═════ RECORDED INFORMATION

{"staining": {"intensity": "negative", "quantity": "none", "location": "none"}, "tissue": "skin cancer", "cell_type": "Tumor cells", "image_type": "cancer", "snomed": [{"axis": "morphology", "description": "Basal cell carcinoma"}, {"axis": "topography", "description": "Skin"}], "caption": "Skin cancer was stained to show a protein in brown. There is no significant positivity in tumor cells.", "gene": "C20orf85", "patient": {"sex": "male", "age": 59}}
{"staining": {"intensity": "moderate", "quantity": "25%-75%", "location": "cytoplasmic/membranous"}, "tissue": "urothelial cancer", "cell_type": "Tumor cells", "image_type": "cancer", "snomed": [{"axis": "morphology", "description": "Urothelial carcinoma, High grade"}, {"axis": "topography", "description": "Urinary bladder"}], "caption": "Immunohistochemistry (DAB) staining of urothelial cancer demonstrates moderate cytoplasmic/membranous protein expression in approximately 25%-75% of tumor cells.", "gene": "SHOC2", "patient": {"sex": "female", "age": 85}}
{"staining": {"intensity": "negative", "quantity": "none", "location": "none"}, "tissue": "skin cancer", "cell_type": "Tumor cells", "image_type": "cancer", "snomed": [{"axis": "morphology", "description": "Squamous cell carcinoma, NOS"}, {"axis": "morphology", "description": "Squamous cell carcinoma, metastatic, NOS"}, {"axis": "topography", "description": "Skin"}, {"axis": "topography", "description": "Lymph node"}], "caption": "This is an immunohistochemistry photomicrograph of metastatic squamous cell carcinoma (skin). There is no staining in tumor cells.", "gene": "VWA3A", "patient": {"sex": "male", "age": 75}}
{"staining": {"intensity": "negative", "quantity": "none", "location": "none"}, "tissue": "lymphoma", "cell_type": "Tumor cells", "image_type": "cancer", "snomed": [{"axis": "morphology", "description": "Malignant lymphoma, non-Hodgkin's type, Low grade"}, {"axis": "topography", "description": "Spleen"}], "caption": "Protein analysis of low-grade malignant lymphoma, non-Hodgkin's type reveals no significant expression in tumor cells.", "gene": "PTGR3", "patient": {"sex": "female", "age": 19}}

══════════

» **EXERCISE DETAILS**: Could you reproduce the data above exactly as given?

» **WRITTEN ANSWER**:
{"staining": {"intensity": "negative", "quantity": "none", "location": "none"}, "tissue": "skin cancer", "cell_type": "Tumor cells", "image_type": "cancer", "snomed": [{"axis": "morphology", "description": "Basal cell carcinoma"}, {"axis": "topography", "description": "Skin"}], "caption": "Skin cancer was stained to show a protein in brown. There is no significant positivity in tumor cells.", "gene": "C20orf85", "patient": {"sex": "male", "age": 59}}
{"staining": {"intensity": "moderate", "quantity": "25%-75%", "location": "cytoplasmic/membranous"}, "tissue": "urothelial cancer", "cell_type": "Tumor cells", "image_type": "cancer", "snomed": [{"axis": "morphology", "description": "Urothelial carcinoma, High grade"}, {"axis": "topography", "description": "Urinary bladder"}], "caption": "Immunohistochemistry (DAB) staining of urothelial cancer demonstrates moderate cytoplasmic/membranous protein expression in approximately 25%-75% of tumor cells.", "gene": "SHOC2", "patient": {"sex": "female", "age": 85}}
{"staining": {"intensity": "negative", "quantity": "none", "location": "none"}, "tissue": "skin cancer", "cell_type": "Tumor cells", "image_type": "cancer", "snomed": [{"axis": "morphology", "description": "Squamous cell carcinoma, NOS"}, {"axis": "morphology", "description": "Squamous cell carcinoma, metastatic, NOS"}, {"axis": "topography", "description": "Skin"}, {"axis": "topography", "description": "Lymph node"}], "caption": "This is an immunohistochemistry photomicrograph of metastatic squamous cell carcinoma (skin). There is no staining in tumor cells.", "gene": "VWA3A", "patient": {"sex": "male", "age": 75}}
{"staining": {"intensity": "negative", "quantity": "none", "location": "none"}, "tissue": "lymphoma", "cell_type": "Tumor cells", "image_type": "cancer", "snomed": [{"axis": "morphology", "description": "Malignant lymphoma, non-Hodgkin's type, Low grade"}, {"axis": "topography", "description": "Spleen"}], "caption": "Protein analysis of low-grade malignant lymphoma, non-Hodgkin's type reveals no significant expression in tumor cells.", "gene": "PTGR3", "patient": {"sex": "female", "age": 19}}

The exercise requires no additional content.